■ Document passage:
···
Background
More and more companies are adopting Kubernetes as their new cloud platform. The promise of being able to standardize on Kubernetes as a platform is attractive as it offers unique solutions to many of the challenges companies face. One such challenge is the dynamic between the developer and the operator. Many times, the operator is not aware of the considerations that went into development and the developer is not aware of deployment constraints. The issues that stem from this disconnect tend to lead to major drops in developer productivity and large holes in security.
Challenges and Objectives
As we developed the Azure Service Operator (ASO), we worked with three customers so ASO could be used in production to address their needs. This helped us identify and address key requirements for real-life deployments across the globe.
···
■ Data listing:
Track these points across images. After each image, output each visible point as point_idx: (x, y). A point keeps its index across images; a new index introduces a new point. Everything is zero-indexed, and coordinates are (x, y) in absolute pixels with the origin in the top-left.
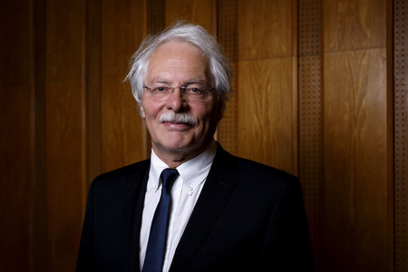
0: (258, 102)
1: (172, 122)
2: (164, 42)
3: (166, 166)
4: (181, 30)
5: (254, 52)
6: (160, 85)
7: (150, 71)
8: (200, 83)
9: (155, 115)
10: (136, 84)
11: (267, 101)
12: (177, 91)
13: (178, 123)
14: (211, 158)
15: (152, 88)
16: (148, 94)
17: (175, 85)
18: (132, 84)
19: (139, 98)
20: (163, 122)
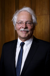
0: (40, 25)
1: (23, 31)
2: (21, 11)
3: (22, 42)
4: (25, 8)
5: (39, 14)
6: (20, 22)
7: (18, 19)
8: (30, 21)
9: (19, 29)
10: (14, 22)
11: (42, 25)
12: (24, 23)
13: (25, 31)
14: (32, 39)
15: (18, 23)
16: (17, 24)
17: (24, 22)
18: (13, 22)
19: (15, 25)
20: (21, 31)
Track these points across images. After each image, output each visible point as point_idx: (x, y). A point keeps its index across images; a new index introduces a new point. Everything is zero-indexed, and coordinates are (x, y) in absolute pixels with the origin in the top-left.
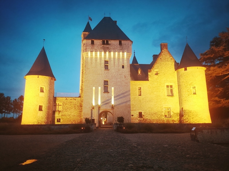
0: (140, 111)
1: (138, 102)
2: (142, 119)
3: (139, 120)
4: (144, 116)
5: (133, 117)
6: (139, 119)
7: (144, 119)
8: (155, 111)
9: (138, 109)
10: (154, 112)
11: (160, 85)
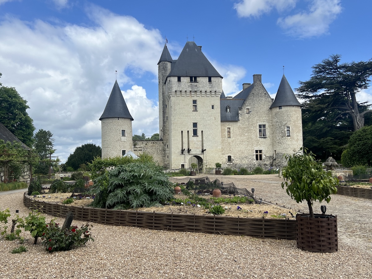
0: (229, 155)
1: (227, 145)
2: (232, 164)
3: (228, 165)
4: (233, 160)
8: (246, 155)
9: (227, 152)
11: (252, 125)
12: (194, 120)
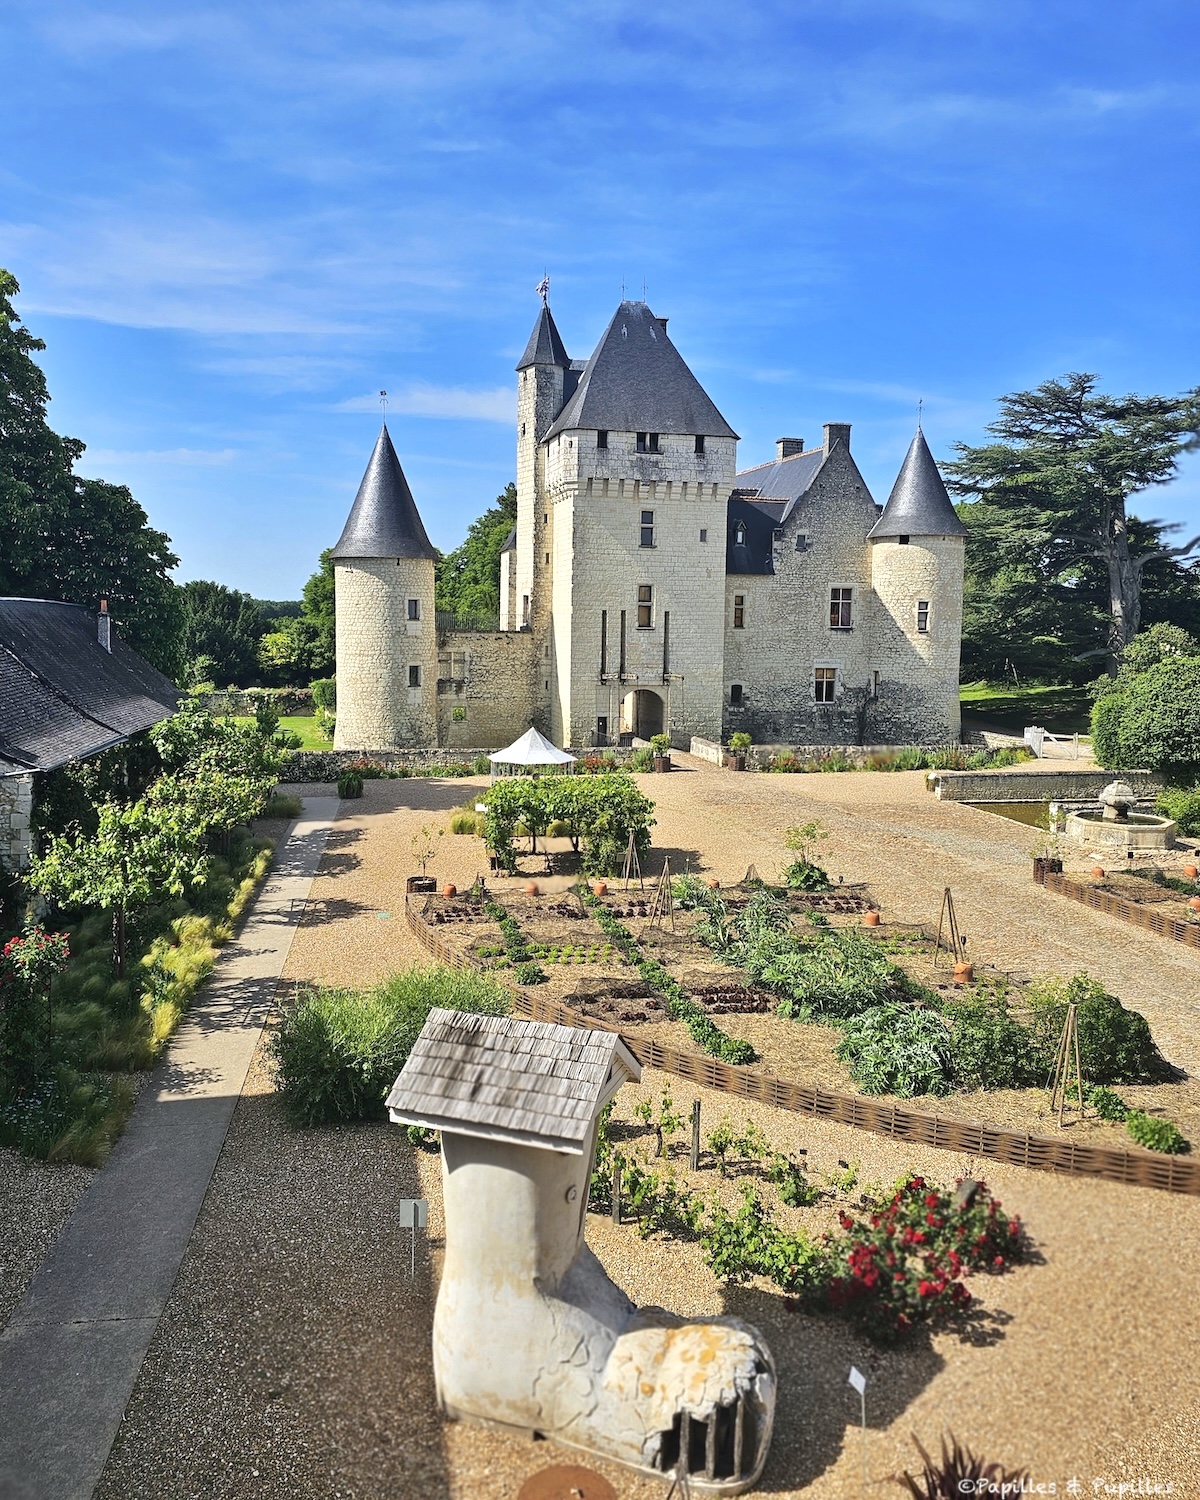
···
■ Problem set:
1/ Answer these questions about the Azure Service Operator passage:
(a) What are more and more companies adopting as their new cloud platform?
(b) How many customers did the team work with while developing the operator?
(c) What does the abbreviation ASO stand for?
2/ From the Background section of the Azure Service Operator passage, list every problem it names: the two things each side is unaware of, and the two outcomes of that disconnect.
3/ Carry on the Azure Service Operator passage past its last sentence.

■ Exercise results:
1/
(a) Kubernetes
(b) Three
(c) Azure Service Operator

2/
- The operator is not aware of the considerations that went into development.
- The developer is not aware of deployment constraints.
- Major drops in developer productivity.
- Large holes in security.

3/
- Media and Communications company: Their goal was to dynamically provision Azure services using Operators for their Data Processing Pipeline
- Financial institution: Their goal was to empower developers to self-provision Azure SQL databases and connect to applications on Azure Kubernetes Service seamlessly
- Automotive Manufacturer: They were building the backend for one of their services in Azure with Kubernetes and wanted to deploy Azure Services from within Kubernetes
“Our Data Hub, like any large system comprises of many components – Configuration, Relationships, External Azure Services, Pods, Deployments, Databricks notebooks and more. All these systems, their unique configuration and requirements needed to be managed from a central orchestration environment – Kubernetes. Using Operators, we could create and remove resources like Notebooks or EventHub in a CRUD like fashion all via Kubernetes manifests. The unique challenge here was the variety of services that needed to be provisioned to realize a single use case.” – Principal Architect (Media and Communications company)
This summarizes a common challenge that customers have – the inability to provision resources and applications, all from within the same environment. They do not want to use multiple tools – one for deploying Azure resources, one for deploying apps, one for configuring the Azure services they provision and so on.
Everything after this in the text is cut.